--- Listed entries ---
Segment Open

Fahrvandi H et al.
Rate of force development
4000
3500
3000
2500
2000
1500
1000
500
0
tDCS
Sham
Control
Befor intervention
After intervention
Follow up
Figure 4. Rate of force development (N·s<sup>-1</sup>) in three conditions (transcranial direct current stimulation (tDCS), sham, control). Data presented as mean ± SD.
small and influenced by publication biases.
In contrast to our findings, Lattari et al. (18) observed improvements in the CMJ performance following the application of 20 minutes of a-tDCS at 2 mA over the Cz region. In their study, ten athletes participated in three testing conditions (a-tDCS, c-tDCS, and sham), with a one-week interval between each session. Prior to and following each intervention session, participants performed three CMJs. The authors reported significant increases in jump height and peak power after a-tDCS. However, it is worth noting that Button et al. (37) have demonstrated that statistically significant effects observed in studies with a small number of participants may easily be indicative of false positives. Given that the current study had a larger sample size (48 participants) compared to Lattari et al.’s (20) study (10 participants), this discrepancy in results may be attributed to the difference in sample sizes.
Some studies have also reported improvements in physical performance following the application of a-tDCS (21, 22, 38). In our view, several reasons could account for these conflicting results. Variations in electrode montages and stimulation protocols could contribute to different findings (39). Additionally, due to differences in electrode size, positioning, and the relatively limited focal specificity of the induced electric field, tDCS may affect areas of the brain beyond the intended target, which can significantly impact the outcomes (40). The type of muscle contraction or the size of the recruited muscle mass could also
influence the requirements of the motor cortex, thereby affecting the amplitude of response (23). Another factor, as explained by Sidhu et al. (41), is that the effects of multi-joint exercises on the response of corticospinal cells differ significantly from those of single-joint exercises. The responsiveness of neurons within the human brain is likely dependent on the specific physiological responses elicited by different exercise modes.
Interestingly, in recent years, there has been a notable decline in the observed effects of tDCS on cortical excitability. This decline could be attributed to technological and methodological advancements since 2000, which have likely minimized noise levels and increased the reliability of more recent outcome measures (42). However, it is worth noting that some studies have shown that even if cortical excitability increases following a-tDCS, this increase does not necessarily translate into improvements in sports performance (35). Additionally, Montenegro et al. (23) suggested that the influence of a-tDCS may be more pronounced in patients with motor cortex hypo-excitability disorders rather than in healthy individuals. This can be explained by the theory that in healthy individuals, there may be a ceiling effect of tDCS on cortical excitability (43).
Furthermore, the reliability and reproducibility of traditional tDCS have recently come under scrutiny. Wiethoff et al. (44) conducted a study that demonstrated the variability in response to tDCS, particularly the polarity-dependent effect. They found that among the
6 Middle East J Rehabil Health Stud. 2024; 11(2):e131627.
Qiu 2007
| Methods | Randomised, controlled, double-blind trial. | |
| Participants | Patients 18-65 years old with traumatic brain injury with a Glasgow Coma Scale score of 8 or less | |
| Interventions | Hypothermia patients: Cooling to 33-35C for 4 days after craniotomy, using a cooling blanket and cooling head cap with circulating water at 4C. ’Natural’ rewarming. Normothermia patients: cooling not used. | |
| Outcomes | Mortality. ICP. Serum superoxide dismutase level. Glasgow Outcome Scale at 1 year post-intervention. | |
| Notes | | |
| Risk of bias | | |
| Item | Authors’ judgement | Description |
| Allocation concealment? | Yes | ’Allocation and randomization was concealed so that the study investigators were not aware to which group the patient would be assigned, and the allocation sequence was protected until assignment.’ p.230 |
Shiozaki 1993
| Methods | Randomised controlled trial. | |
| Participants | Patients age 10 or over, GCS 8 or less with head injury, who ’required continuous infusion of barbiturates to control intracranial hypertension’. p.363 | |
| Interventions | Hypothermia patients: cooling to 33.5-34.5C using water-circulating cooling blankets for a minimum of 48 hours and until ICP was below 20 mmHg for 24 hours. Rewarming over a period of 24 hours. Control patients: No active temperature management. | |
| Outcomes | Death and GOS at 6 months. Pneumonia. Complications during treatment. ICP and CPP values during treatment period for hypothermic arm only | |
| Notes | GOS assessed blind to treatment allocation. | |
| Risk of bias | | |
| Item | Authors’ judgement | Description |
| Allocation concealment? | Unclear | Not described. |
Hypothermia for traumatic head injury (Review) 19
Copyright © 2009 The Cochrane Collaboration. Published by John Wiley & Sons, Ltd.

Segment Closed
Segment Open

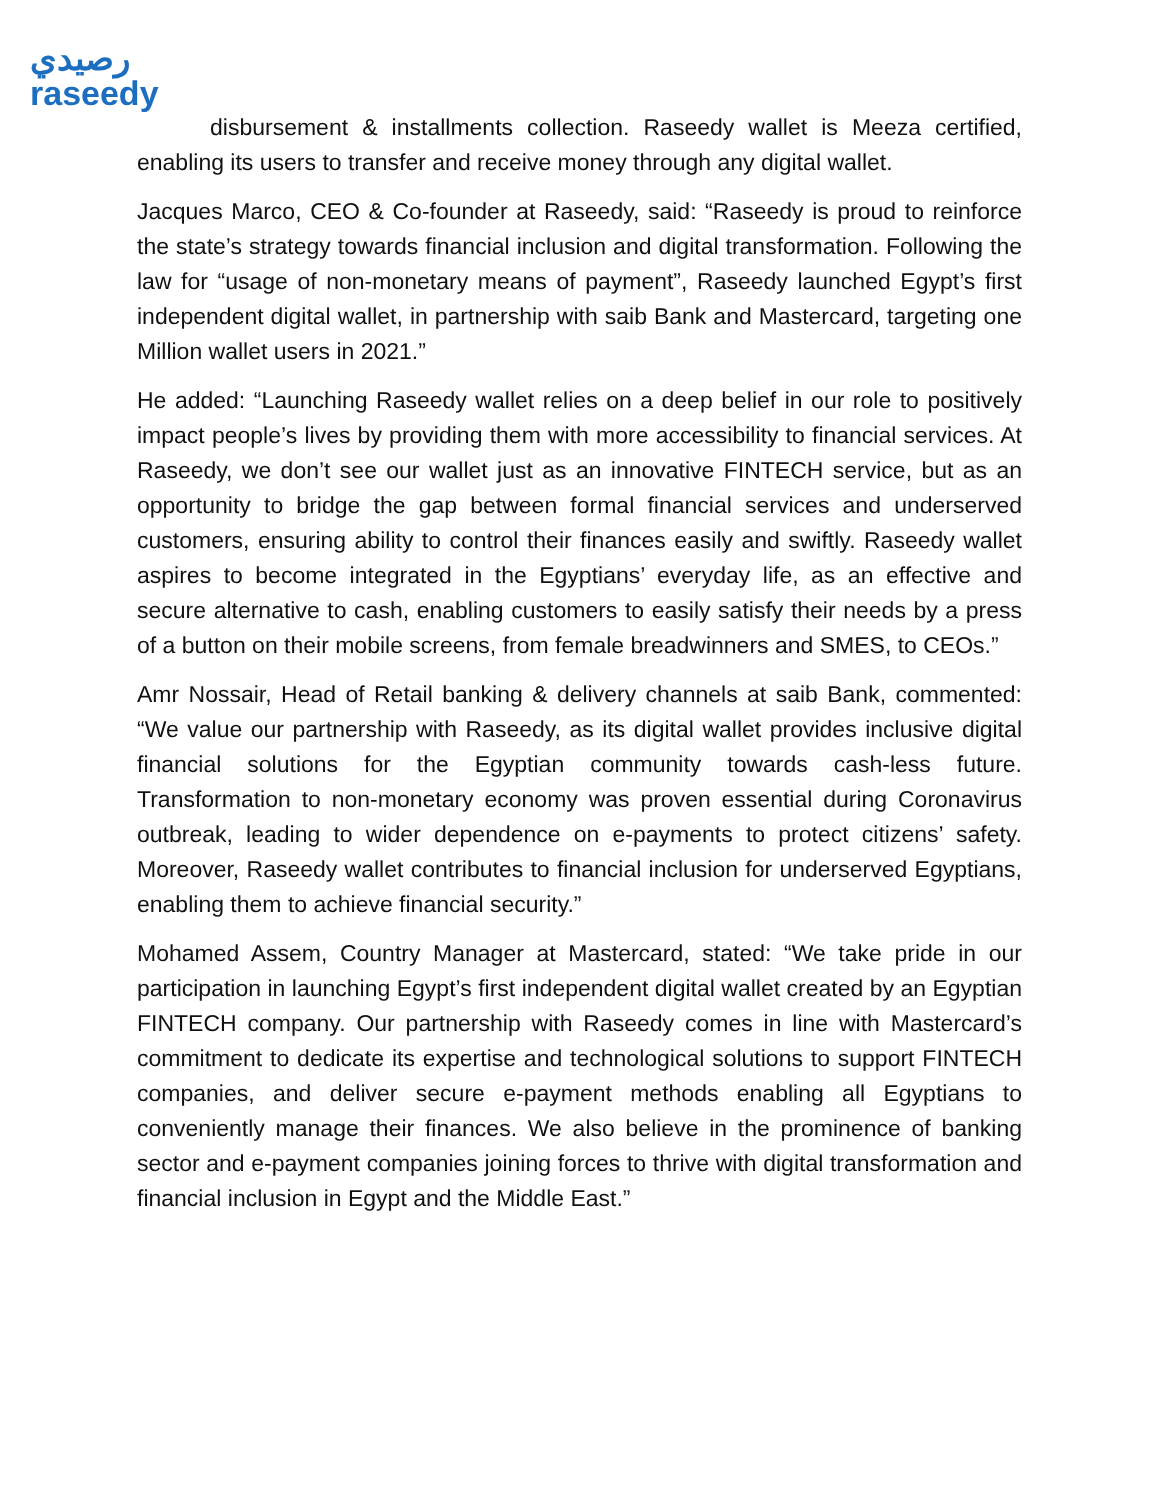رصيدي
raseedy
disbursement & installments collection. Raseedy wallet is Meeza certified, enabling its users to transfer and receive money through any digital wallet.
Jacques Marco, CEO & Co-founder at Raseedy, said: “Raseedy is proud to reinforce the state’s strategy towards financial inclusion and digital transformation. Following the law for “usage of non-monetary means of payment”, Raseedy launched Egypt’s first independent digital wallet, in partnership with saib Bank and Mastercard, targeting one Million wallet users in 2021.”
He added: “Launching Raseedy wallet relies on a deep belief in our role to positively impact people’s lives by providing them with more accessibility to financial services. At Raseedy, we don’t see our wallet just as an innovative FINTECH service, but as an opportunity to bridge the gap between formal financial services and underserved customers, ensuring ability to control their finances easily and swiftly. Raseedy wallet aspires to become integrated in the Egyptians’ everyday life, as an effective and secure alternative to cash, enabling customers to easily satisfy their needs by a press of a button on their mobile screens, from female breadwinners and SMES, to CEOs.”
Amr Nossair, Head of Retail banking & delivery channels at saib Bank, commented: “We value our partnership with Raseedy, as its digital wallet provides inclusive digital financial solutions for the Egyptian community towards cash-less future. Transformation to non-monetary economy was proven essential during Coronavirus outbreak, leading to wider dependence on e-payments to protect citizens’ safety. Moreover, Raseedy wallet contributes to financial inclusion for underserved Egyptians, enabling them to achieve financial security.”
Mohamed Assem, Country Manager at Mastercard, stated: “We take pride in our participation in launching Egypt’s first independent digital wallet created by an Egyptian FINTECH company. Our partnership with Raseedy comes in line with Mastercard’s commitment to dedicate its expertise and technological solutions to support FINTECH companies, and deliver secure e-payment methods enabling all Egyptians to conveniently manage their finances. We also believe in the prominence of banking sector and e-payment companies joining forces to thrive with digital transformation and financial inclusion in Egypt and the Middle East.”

Segment Closed
Segment Open

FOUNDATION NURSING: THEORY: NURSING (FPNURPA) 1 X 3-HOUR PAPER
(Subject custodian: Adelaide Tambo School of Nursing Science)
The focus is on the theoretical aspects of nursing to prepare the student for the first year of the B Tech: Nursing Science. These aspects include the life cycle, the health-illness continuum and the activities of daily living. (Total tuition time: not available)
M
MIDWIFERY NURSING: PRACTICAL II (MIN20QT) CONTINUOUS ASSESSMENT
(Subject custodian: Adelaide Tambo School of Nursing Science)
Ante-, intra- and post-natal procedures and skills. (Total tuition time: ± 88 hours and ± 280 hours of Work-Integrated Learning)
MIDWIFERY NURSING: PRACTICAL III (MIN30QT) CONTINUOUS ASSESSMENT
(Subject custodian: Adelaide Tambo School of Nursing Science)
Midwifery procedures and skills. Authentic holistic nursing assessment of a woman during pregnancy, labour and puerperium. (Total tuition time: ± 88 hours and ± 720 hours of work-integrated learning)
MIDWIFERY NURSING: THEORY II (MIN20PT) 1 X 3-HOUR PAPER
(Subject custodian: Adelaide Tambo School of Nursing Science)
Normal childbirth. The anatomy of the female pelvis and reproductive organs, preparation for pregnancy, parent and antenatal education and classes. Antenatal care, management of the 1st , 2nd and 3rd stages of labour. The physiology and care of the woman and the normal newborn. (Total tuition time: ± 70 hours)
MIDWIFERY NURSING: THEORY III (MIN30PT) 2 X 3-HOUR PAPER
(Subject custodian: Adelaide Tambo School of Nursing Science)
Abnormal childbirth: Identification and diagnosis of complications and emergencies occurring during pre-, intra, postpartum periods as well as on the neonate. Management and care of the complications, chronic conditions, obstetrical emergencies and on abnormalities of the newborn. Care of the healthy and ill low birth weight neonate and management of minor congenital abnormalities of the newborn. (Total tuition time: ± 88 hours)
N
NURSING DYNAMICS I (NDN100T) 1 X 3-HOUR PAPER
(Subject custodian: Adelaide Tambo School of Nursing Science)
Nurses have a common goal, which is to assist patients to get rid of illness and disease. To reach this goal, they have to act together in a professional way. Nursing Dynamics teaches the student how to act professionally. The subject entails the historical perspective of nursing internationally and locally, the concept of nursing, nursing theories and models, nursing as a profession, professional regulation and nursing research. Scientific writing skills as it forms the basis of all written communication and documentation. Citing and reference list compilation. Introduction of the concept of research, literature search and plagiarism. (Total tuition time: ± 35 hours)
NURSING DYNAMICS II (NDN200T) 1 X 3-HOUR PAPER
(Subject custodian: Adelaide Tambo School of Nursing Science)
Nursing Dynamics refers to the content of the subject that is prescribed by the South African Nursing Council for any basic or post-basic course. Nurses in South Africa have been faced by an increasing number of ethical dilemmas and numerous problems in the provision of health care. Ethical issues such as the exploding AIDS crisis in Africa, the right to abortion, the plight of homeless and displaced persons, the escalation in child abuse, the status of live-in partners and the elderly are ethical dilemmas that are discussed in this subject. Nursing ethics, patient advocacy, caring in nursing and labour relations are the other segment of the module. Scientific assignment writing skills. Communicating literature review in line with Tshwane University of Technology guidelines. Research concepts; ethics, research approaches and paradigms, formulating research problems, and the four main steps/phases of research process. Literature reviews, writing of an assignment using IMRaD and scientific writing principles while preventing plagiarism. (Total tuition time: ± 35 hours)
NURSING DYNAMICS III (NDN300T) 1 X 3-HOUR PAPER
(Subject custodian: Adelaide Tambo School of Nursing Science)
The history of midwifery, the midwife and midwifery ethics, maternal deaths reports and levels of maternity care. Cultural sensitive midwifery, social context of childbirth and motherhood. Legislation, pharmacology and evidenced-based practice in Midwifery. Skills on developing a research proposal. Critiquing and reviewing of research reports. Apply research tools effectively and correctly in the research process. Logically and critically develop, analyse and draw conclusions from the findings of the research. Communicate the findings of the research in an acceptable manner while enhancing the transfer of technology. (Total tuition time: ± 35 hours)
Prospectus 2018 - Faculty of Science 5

Segment Closed

--- What you need to do ---
Every line above that carries the string "traumatic" should be copied.

--- Exercise response ---
| Participants | Patients 18-65 years old with traumatic brain injury with a Glasgow Coma Scale score of 8 or less | |
Hypothermia for traumatic head injury (Review) 19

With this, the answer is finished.